▸ **WHAT IS NEEDED**
Copy out every line of the entries below word for word, leaving nothing out and changing nothing.

▸ **SUPPLIED MATERIAL**
═══

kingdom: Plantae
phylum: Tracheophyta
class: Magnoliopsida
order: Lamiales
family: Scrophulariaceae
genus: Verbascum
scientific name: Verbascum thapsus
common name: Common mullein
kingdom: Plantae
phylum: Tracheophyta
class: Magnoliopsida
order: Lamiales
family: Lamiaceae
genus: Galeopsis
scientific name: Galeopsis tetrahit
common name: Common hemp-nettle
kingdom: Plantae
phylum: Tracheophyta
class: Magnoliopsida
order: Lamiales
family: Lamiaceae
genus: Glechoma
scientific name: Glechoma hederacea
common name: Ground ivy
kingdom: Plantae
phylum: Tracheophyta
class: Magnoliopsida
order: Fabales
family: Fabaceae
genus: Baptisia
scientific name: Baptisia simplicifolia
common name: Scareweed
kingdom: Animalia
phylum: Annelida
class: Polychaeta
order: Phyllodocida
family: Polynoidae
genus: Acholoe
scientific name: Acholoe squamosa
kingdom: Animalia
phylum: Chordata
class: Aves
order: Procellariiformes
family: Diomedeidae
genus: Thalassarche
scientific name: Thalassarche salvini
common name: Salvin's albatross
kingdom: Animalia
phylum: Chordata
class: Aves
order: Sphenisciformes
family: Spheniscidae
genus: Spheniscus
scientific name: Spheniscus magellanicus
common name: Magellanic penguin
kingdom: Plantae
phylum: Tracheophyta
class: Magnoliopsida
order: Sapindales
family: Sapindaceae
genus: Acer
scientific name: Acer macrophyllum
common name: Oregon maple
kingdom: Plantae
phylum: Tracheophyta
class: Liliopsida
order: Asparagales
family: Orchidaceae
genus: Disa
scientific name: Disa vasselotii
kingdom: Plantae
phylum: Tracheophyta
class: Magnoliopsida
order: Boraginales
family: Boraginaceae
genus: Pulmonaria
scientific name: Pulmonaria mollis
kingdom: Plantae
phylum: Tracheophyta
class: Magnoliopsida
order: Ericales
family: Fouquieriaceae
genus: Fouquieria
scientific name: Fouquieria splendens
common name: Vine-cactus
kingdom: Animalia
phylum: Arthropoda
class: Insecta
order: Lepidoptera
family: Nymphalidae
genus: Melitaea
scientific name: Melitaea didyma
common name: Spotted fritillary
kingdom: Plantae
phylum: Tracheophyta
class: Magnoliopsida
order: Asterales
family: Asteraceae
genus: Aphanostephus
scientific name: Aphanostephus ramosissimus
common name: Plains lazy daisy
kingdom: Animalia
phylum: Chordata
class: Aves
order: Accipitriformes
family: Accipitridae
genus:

═══

▸ **TASK ANSWER**
kingdom: Plantae
phylum: Tracheophyta
class: Magnoliopsida
order: Lamiales
family: Scrophulariaceae
genus: Verbascum
scientific name: Verbascum thapsus
common name: Common mullein
kingdom: Plantae
phylum: Tracheophyta
class: Magnoliopsida
order: Lamiales
family: Lamiaceae
genus: Galeopsis
scientific name: Galeopsis tetrahit
common name: Common hemp-nettle
kingdom: Plantae
phylum: Tracheophyta
class: Magnoliopsida
order: Lamiales
family: Lamiaceae
genus: Glechoma
scientific name: Glechoma hederacea
common name: Ground ivy
kingdom: Plantae
phylum: Tracheophyta
class: Magnoliopsida
order: Fabales
family: Fabaceae
genus: Baptisia
scientific name: Baptisia simplicifolia
common name: Scareweed
kingdom: Animalia
phylum: Annelida
class: Polychaeta
order: Phyllodocida
family: Polynoidae
genus: Acholoe
scientific name: Acholoe squamosa
kingdom: Animalia
phylum: Chordata
class: Aves
order: Procellariiformes
family: Diomedeidae
genus: Thalassarche
scientific name: Thalassarche salvini
common name: Salvin's albatross
kingdom: Animalia
phylum: Chordata
class: Aves
order: Sphenisciformes
family: Spheniscidae
genus: Spheniscus
scientific name: Spheniscus magellanicus
common name: Magellanic penguin
kingdom: Plantae
phylum: Tracheophyta
class: Magnoliopsida
order: Sapindales
family: Sapindaceae
genus: Acer
scientific name: Acer macrophyllum
common name: Oregon maple
kingdom: Plantae
phylum: Tracheophyta
class: Liliopsida
order: Asparagales
family: Orchidaceae
genus: Disa
scientific name: Disa vasselotii
kingdom: Plantae
phylum: Tracheophyta
class: Magnoliopsida
order: Boraginales
family: Boraginaceae
genus: Pulmonaria
scientific name: Pulmonaria mollis
kingdom: Plantae
phylum: Tracheophyta
class: Magnoliopsida
order: Ericales
family: Fouquieriaceae
genus: Fouquieria
scientific name: Fouquieria splendens
common name: Vine-cactus
kingdom: Animalia
phylum: Arthropoda
class: Insecta
order: Lepidoptera
family: Nymphalidae
genus: Melitaea
scientific name: Melitaea didyma
common name: Spotted fritillary
kingdom: Plantae
phylum: Tracheophyta
class: Magnoliopsida
order: Asterales
family: Asteraceae
genus: Aphanostephus
scientific name: Aphanostephus ramosissimus
common name: Plains lazy daisy
kingdom: Animalia
phylum: Chordata
class: Aves
order: Accipitriformes
family: Accipitridae
genus:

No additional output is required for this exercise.